→ **DEMANDE ÉCRITE A**: Traduisez en anglais la phrase suivante, tirée de l'extrait du document : « Ce qui va nous manquer ce sont ces rencontres plaisantes, inégales, surprenantes et rarement anodines. »

Alors que cette période nous a (re)montré l’importance du lien. A l’heure où la nécessité de chaleur humaine est plus criante encore. Où le contact physique est ostracisé, où la bise à la française (et le french kiss) est banni. Où les amis, les proches semblent loin. Où l’on s’évite, se toise derrière un masque, le spectacle va nous manquer.

Pas de spectacles. Et ce qui va nous manquer c’est cette allégresse, cette futilité, cette nécessité. La force d’une représentation, sa maladresse, sa poésie, son inutilité parfois, sa grâce… Et tant d’autres choses qui perdurent longtemps après en nous… en vous.

Pas de festival, pas de spectacles. Et ce qui va nous manquer ce sont peut-être moins vos félicitations et vos applaudissements que vos rires, de vos regards et avec certitude les échanges. Les questions, la volonté des enfants (et de certains adultes) de tout voir, tout toucher, les critiques, la bière offerte à l’issue de la représentation par la mairesse d’un petit village ou par vous que l’on appelle spectateurs et qui êtes bien plus que ça.

Pas de festival, pas de spectacles. Et ce qui va nous manquer c’est l’accueil des organisateurs, les programmateurs qui se battent pour faire exister la culture sur leur territoire, ce sont ces bénévoles qui se mettent en quatre pour nous recevoir parfois jusque chez eux. Qui mettent tant d’énergie et de plaisir à nous aider à installer les décors, à nous nourrir, comme à nous présenter leurs régions. Ce qui va nous manquer ce sont ces rencontres plaisantes, inégales, surprenantes et rarement anodines.

→ **DONNÉES FOURNIES**:
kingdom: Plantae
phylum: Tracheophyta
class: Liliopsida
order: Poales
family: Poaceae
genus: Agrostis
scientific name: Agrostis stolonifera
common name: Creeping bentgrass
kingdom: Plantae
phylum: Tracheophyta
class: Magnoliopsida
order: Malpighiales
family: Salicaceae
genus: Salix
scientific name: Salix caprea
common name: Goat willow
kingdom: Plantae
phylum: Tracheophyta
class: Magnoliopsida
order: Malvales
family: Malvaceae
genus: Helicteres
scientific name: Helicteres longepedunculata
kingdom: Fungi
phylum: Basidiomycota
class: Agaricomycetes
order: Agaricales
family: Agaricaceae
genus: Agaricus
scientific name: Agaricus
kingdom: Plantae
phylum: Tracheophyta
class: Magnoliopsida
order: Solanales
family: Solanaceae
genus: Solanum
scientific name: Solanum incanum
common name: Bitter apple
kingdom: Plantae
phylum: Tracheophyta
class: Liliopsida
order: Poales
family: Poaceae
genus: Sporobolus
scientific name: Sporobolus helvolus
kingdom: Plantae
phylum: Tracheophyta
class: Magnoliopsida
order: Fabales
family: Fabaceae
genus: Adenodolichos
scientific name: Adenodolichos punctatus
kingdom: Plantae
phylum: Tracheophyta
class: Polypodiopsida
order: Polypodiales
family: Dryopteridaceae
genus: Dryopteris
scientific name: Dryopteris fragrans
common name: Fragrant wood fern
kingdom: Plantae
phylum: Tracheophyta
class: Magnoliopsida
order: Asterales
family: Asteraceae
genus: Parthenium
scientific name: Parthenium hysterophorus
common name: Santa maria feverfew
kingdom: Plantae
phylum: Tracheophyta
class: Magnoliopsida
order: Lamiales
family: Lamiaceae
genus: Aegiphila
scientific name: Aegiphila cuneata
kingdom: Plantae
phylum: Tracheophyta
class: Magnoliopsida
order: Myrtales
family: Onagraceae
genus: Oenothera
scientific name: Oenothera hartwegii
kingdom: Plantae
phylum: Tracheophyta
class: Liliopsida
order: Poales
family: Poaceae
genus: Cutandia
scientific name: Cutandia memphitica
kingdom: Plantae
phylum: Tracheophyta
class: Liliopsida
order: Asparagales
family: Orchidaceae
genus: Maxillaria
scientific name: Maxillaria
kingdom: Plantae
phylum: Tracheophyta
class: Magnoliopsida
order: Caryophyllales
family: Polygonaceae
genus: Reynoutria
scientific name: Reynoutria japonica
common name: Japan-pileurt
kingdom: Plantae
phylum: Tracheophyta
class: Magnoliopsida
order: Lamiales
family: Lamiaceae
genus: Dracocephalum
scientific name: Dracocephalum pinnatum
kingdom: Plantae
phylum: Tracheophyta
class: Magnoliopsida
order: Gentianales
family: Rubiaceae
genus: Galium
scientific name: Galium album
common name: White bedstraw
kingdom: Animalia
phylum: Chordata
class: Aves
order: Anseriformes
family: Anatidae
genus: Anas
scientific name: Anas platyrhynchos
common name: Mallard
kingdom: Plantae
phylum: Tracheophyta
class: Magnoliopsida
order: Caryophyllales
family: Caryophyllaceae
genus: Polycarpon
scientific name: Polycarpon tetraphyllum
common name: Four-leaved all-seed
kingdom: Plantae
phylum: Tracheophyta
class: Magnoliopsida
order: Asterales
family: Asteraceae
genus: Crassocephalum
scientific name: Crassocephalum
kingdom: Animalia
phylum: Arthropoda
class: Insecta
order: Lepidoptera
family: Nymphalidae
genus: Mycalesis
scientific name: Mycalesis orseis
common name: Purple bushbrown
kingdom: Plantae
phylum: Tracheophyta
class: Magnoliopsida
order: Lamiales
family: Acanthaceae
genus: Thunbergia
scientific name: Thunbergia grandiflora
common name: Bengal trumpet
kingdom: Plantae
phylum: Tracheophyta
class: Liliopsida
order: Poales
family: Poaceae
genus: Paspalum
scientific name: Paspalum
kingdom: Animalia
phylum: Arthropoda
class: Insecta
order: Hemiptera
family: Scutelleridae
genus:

→ **DEMANDE ÉCRITE B**: Recopiez à l'identique la partie des entrées qui s'ouvre sur leur toute première ligne et se termine par la ligne contenant "order: Solanales", cette dernière comprise.

→ **RÉPONSE ÉCRITE A**: What we will miss are these pleasant, uneven, surprising and rarely insignificant encounters.

→ **RÉPONSE ÉCRITE B**:
kingdom: Plantae
phylum: Tracheophyta
class: Liliopsida
order: Poales
family: Poaceae
genus: Agrostis
scientific name: Agrostis stolonifera
common name: Creeping bentgrass
kingdom: Plantae
phylum: Tracheophyta
class: Magnoliopsida
order: Malpighiales
family: Salicaceae
genus: Salix
scientific name: Salix caprea
common name: Goat willow
kingdom: Plantae
phylum: Tracheophyta
class: Magnoliopsida
order: Malvales
family: Malvaceae
genus: Helicteres
scientific name: Helicteres longepedunculata
kingdom: Fungi
phylum: Basidiomycota
class: Agaricomycetes
order: Agaricales
family: Agaricaceae
genus: Agaricus
scientific name: Agaricus
kingdom: Plantae
phylum: Tracheophyta
class: Magnoliopsida
order: Solanales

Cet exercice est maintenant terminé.